Alzheimer’s disease is the most common cause of dementia. While there is no cure for the disease, there are drugs which alleviate the symptoms and temporarily reduce neurotransmitter degradation. It is characterized by a progressive deterioration in cognitive functioning with the first symptom one of mild memory loss, which gradually worsens. The condition goes on to affect language, recognition, coordinated movement and then, abilities which are connected with the frontal lobe of the brain, such as decision making and planning, change for the worse. Behaviour may also be affected.

The disease results in cell loss and deposition of amyloid placques and neurofibrillary tangles in the brain.
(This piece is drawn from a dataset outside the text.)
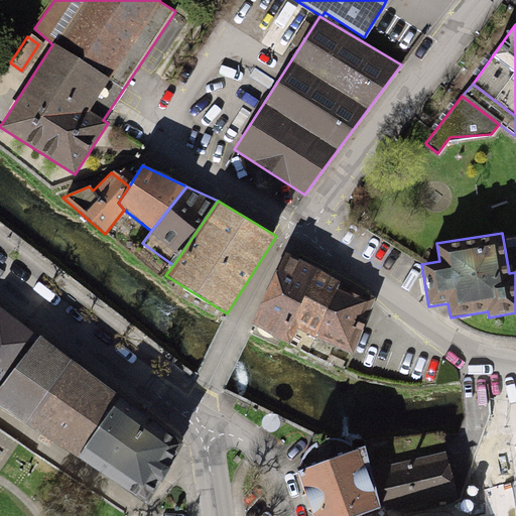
[(286,253),(251,325),(282,340),(317,270),(286,253)]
There are no tests available today which are capable of conclusively diagnosing Alzheimer’s pre-mortem. This is only possible after death during the autopsy. It is possible, however, through clinical observation and psychological tests to ascertain the likelihood of Alzheimer’s to a high degree. These are tests of memory, attention and abstract thinking which are usually performed over weeks or months. Interviews with family members or caretakers are also considered a source of information.

Blood tests and neuroimaging are performed to rule out the possibility of the symptoms being caused by other factors.

Causes and treatment

The actual cause or causes of Alzheimer’s is still a matter of debate, but there are several theories. Some of these include the deficiency in the production of a neurotransmitter called acetylcholine; tau protein abnormalities and beta-amyloid deprivation as being the causal factors in the disease. A genetic predisposition seems to be evident as does a link between head injury and the later development of the disease.

Prevention would seem to be better than the cure in the case of Alzheimer’s, and although there is no conclusive evidence, there are many studies which indicate positive factors. The primary risk factor for the disease is age, and there is not much that can be done about that but there are behaviour and lifestyle choices that seem to decrease the risk. For example, one study has shown that those who play chess regularly have a lower correlation with the disease, as does dancing and doing crosswords though to a lesser extent. Regular physical exercise and lowering cardiovascular risk factors such as diabetes, high cholesterol and smoking in middle age would seem to lessen the risk of Alzheimer’s developing in later life.